Aim: Please write out each of the rows below, keeping every character the same.

══ Records to process ══

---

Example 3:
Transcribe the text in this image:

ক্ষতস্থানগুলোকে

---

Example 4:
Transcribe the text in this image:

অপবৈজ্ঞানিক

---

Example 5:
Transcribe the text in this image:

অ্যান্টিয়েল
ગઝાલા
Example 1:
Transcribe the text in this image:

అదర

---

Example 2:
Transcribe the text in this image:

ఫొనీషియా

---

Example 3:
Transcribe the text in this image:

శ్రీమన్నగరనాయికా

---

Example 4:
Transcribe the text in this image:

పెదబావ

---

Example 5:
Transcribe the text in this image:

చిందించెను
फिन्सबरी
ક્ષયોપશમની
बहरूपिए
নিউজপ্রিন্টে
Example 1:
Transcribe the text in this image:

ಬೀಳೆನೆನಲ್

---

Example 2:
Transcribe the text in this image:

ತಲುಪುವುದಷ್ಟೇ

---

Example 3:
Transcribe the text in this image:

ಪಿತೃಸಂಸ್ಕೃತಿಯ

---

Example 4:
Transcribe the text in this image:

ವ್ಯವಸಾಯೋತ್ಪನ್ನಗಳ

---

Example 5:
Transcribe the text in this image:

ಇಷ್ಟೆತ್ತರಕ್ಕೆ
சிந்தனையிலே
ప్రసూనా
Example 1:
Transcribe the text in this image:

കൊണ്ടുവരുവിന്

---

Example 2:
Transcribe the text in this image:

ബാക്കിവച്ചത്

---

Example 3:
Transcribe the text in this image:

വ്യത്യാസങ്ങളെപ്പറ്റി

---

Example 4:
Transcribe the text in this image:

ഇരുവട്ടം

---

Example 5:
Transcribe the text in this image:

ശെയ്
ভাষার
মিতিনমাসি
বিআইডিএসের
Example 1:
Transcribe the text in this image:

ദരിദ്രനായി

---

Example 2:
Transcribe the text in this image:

═══

Expected output:
---

Example 3:
Transcribe the text in this image:

ক্ষতস্থানগুলোকে

---

Example 4:
Transcribe the text in this image:

অপবৈজ্ঞানিক

---

Example 5:
Transcribe the text in this image:

অ্যান্টিয়েল
ગઝાલા
Example 1:
Transcribe the text in this image:

అదర

---

Example 2:
Transcribe the text in this image:

ఫొనీషియా

---

Example 3:
Transcribe the text in this image:

శ్రీమన్నగరనాయికా

---

Example 4:
Transcribe the text in this image:

పెదబావ

---

Example 5:
Transcribe the text in this image:

చిందించెను
फिन्सबरी
ક્ષયોપશમની
बहरूपिए
নিউজপ্রিন্টে
Example 1:
Transcribe the text in this image:

ಬೀಳೆನೆನಲ್

---

Example 2:
Transcribe the text in this image:

ತಲುಪುವುದಷ್ಟೇ

---

Example 3:
Transcribe the text in this image:

ಪಿತೃಸಂಸ್ಕೃತಿಯ

---

Example 4:
Transcribe the text in this image:

ವ್ಯವಸಾಯೋತ್ಪನ್ನಗಳ

---

Example 5:
Transcribe the text in this image:

ಇಷ್ಟೆತ್ತರಕ್ಕೆ
சிந்தனையிலே
ప్రసూనా
Example 1:
Transcribe the text in this image:

കൊണ്ടുവരുവിന്

---

Example 2:
Transcribe the text in this image:

ബാക്കിവച്ചത്

---

Example 3:
Transcribe the text in this image:

വ്യത്യാസങ്ങളെപ്പറ്റി

---

Example 4:
Transcribe the text in this image:

ഇരുവട്ടം

---

Example 5:
Transcribe the text in this image:

ശെയ്
ভাষার
মিতিনমাসি
বিআইডিএসের
Example 1:
Transcribe the text in this image:

ദരിദ്രനായി

---

Example 2:
Transcribe the text in this image:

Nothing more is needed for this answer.